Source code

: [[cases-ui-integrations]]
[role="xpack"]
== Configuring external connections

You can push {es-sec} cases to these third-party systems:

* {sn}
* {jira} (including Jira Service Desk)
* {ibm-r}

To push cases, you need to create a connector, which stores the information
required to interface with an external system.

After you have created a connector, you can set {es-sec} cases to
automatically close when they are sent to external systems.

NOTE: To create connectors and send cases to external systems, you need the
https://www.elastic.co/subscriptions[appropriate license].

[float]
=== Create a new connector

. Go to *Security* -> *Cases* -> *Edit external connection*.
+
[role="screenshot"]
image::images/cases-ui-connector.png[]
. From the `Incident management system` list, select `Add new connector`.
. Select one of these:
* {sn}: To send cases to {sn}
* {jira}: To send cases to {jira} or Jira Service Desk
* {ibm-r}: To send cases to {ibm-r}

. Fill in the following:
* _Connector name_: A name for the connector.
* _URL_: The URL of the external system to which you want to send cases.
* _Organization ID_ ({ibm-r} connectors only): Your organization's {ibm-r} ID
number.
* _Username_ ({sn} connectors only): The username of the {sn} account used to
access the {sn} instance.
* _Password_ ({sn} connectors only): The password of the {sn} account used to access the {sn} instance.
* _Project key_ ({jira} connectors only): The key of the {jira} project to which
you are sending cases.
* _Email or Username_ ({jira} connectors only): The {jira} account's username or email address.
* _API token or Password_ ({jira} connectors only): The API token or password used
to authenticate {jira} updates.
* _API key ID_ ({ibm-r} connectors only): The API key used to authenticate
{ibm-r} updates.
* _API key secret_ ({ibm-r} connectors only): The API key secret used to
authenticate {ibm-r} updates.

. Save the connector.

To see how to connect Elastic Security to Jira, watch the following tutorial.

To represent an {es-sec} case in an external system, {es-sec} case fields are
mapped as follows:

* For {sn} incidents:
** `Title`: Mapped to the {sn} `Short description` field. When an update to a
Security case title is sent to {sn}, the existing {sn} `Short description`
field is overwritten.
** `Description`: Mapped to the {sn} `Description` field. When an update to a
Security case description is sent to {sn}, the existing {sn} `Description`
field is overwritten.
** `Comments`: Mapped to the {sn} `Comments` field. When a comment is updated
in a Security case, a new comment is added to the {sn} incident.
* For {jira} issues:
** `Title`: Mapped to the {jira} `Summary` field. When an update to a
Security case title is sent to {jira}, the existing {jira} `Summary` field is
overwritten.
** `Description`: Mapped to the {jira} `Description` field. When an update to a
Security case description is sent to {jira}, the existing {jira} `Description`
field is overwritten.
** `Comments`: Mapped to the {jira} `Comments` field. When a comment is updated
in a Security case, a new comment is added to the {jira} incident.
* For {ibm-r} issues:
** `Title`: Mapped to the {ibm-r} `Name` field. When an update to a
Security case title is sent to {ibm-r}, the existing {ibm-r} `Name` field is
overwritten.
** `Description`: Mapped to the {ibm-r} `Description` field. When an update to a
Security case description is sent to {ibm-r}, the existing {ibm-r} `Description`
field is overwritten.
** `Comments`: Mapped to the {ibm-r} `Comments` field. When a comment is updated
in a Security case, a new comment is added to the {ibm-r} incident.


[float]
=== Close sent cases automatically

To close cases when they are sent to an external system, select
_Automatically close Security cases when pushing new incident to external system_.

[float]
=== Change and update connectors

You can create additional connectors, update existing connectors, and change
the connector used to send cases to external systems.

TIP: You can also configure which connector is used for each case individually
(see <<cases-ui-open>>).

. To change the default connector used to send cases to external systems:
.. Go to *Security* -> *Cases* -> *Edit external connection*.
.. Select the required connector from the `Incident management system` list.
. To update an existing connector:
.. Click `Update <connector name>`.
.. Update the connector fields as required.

+ + +

**TASK GOAL**
The line containing "Select the required" and every line after it, through the end of the records above: output exactly those, and nothing else.

**SOLUTION TO THIS EXERCISE**
.. Select the required connector from the `Incident management system` list.
. To update an existing connector:
.. Click `Update <connector name>`.
.. Update the connector fields as required.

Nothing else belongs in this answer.